事実は小説よりも奇なり……
ルークはそれはそれは楽しそうにケラケラと笑った。
啖呵を切った……。
というか、タダ働き!?
一ヶ月もの間、私はここでタダ働きをしていたの……!?それも自ら進言して!?
そうまでして鍵をつけたかったのだと思うけど、ますます怪しく感じる。そこまでして、隠したがる裏の日記には、一体何が書かれているのだろうか、と。
笑いすぎたあまり、涙を滲ませながらルークは言った。
「俺、今でも忘れられないよ。シャーロットのあの堂々とした宣戦布告。度肝を抜かれたなぁ」
「……あなたから見た私って、どんな印象?」
ふと気になって、ルークに尋ねてみた。
ルークは、まさかそんなことを聞かれるとは思ってもいなかったのだろう。ぱちくりと青い瞳を見開いて、それから少し考え込む。
悩むようにしながら、ルークは答えた。
「うーん……猪突猛進?なんか……勢いがあるって言うか……。こう!って決めたら絶対そうするっていうか……。……ああ!」
なにか、思いついたようにルークが手を叩いた。
そして、自信そうに言う。
「あれだ!!【獲物に噛み付いたスッポン】!」
「ぶふっ」
吹き出したのは、アントニオ・アーベルだ。
思わず、顔が引き攣った。
こ、こいつら……。
公爵令嬢相手にスッポン呼ばわりとは、ずいぶん失礼なひとたちである。
思わず、拳を握った。
わなわな震えたが、しかし、以前の私と彼らはずいぶん親しかったようなのだ。一ヶ月とはいえ、住み込みで働いたのだものね……。これくらいはご愛嬌なのかもしれない。……きっと、うん。
そう思い込むことにして、私はまず情報を整理することにした。
知れば知るほど以前のシャーロット像がブレていく気がした。
【気弱で、都合のいい女】
それが、ジュリアンから見た私の評価だった。
【苛烈な女】
それが、クリストファー殿下から見た私の評価。
【意志を突き通す強さのある女】
それが、リュカから見た私の評価。
そして、ルークの評価が、
【獲物に噛み付いたスッポン】……。
…………これがいちばん酷いわね。
私は額を押えながらもはやどんな顔をすればいいのか分からなかった。
スッポンって。
スッポンって!!
爬虫類じゃない!!
広義的にいえば…………虫!!
私、公爵令嬢で……人間なのに!!
そんなことを考えていると、それまで私たちの会話を静かに聞いていたアントニオ・アーベルが言った。

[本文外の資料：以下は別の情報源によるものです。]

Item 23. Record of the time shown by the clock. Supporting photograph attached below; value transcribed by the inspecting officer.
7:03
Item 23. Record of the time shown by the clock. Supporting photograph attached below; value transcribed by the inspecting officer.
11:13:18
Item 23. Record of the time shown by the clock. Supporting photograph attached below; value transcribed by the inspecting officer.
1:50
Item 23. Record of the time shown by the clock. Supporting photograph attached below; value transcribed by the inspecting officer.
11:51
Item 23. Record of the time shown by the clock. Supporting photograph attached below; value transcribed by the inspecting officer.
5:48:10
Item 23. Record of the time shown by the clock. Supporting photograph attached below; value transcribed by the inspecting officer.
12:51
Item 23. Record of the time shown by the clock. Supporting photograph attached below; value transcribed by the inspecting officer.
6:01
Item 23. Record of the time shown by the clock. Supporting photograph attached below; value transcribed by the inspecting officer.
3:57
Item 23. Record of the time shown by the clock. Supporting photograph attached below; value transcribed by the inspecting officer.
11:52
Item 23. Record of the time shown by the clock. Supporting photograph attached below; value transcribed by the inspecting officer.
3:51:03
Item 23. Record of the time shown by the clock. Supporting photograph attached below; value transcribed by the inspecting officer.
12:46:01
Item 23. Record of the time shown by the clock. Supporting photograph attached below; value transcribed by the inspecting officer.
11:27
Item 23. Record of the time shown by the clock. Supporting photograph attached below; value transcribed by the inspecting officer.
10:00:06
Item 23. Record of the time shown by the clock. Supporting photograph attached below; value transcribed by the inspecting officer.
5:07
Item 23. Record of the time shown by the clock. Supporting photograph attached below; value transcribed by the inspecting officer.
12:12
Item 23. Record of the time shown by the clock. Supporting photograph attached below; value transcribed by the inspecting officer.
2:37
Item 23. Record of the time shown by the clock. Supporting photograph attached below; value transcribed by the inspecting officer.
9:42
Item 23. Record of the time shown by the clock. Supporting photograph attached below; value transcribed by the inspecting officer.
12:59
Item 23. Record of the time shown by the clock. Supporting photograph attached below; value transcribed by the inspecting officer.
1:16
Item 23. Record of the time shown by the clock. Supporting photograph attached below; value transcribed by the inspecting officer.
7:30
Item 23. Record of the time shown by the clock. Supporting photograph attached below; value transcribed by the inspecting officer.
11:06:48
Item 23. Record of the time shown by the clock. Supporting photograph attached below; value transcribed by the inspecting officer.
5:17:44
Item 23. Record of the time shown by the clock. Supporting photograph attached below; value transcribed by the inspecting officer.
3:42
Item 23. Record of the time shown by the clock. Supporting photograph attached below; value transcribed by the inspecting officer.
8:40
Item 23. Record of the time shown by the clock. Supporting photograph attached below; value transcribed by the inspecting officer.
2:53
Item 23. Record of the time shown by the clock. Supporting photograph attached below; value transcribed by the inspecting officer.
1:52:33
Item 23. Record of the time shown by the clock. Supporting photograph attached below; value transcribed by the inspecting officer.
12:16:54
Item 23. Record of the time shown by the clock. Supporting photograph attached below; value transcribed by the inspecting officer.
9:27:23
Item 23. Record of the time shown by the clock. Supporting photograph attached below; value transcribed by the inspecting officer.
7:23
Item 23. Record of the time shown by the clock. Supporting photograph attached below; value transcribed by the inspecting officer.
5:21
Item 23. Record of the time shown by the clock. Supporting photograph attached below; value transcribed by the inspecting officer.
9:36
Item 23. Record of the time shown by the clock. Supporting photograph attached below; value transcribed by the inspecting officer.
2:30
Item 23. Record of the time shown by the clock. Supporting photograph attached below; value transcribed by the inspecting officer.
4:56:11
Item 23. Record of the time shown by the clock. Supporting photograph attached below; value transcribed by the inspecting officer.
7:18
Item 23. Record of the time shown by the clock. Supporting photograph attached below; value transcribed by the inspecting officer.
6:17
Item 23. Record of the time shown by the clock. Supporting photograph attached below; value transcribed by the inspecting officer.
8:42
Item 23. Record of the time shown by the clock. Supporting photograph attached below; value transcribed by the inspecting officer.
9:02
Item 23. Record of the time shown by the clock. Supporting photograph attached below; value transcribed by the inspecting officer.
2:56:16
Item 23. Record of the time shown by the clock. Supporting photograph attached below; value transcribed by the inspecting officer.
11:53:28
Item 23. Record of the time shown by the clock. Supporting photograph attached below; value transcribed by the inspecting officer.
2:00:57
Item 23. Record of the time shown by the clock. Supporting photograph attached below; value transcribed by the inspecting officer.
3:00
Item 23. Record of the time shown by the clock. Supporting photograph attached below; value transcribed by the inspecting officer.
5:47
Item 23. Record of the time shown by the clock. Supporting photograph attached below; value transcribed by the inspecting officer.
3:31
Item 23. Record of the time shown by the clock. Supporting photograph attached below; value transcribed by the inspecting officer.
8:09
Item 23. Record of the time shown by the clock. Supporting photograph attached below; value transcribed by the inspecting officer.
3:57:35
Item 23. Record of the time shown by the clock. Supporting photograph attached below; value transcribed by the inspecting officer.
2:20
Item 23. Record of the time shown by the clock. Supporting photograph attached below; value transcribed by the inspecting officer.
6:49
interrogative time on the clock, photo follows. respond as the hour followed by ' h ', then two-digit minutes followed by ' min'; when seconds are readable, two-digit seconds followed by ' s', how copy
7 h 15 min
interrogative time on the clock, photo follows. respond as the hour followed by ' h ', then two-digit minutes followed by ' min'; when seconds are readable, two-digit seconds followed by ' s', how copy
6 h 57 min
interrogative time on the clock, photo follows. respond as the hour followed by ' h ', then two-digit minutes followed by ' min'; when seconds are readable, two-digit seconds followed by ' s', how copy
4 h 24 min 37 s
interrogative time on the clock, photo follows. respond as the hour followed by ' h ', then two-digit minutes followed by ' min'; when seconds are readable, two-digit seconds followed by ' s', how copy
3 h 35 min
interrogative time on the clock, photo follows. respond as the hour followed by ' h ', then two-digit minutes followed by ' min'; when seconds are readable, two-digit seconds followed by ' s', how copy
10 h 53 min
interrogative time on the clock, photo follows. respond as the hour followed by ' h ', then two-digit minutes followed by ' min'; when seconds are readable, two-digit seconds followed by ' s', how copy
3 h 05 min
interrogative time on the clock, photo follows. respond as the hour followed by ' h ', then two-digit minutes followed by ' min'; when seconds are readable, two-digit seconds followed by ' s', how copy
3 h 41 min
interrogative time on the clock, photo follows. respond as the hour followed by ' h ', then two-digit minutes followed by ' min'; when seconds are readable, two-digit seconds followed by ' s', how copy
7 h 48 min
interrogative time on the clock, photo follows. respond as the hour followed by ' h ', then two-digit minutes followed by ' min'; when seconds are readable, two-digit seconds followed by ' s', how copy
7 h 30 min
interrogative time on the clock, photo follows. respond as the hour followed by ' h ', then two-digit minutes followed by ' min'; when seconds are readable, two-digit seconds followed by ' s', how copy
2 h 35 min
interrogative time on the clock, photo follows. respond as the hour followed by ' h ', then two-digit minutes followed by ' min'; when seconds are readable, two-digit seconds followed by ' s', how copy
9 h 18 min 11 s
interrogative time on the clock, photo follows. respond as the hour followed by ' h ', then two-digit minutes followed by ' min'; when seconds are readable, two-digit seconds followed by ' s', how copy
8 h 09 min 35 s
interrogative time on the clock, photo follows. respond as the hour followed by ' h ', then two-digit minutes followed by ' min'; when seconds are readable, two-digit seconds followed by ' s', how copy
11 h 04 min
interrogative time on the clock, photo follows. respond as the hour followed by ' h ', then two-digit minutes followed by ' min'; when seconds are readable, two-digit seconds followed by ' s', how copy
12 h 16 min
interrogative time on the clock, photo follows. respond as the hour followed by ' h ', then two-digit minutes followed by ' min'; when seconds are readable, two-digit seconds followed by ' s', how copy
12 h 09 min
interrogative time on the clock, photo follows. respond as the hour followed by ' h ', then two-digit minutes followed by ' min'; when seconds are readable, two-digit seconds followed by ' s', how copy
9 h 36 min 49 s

「まあ、なんだ。セレグラの問題も解決してくれるそうだからな。少し早いが、鍵は解錠しよう。約束だからな」
「えっ!いいの?だってまだ……」
まだ、私の手紙すら王都に届いていないだろう。
王城から役人が派遣されるのも、早くてひと月ほどはかかるはずだ。
ダニエルだってこのまま大人しくしているとは思えない。あの手この手で起死回生を狙ってこようとするはずだし、ただ完全にアントニオ・アーベルの依頼を完遂したわけではないのだ。
戸惑う私に、アントニオ・アーベルがにかっと歯を見せて笑った。
「お前さんのことは信じてるさ。お前さんは、やると決めたら最後までやり遂げるからな」
「それは」
以前のことを言っているのだろうか。
一ヶ月の下働きをした、というやつ?
戸惑っていると、アントニオ・アーベルが席を立ち、隣室から私の裏の日記を手に戻ってきた。
また持ってくるのも手間なので、ここに置いてもらっていたのだ。
アントニオ・アーベルは、机の上に裏の日記を置くと、その上で手を翳した。
一瞬、裏の日記が青白い光に包まれる。
次の瞬間、ハンマーで叩こうともニッパーで切ろうとも、硫酸をかけようともうんともすんともしなかったあの堅牢な鍵が。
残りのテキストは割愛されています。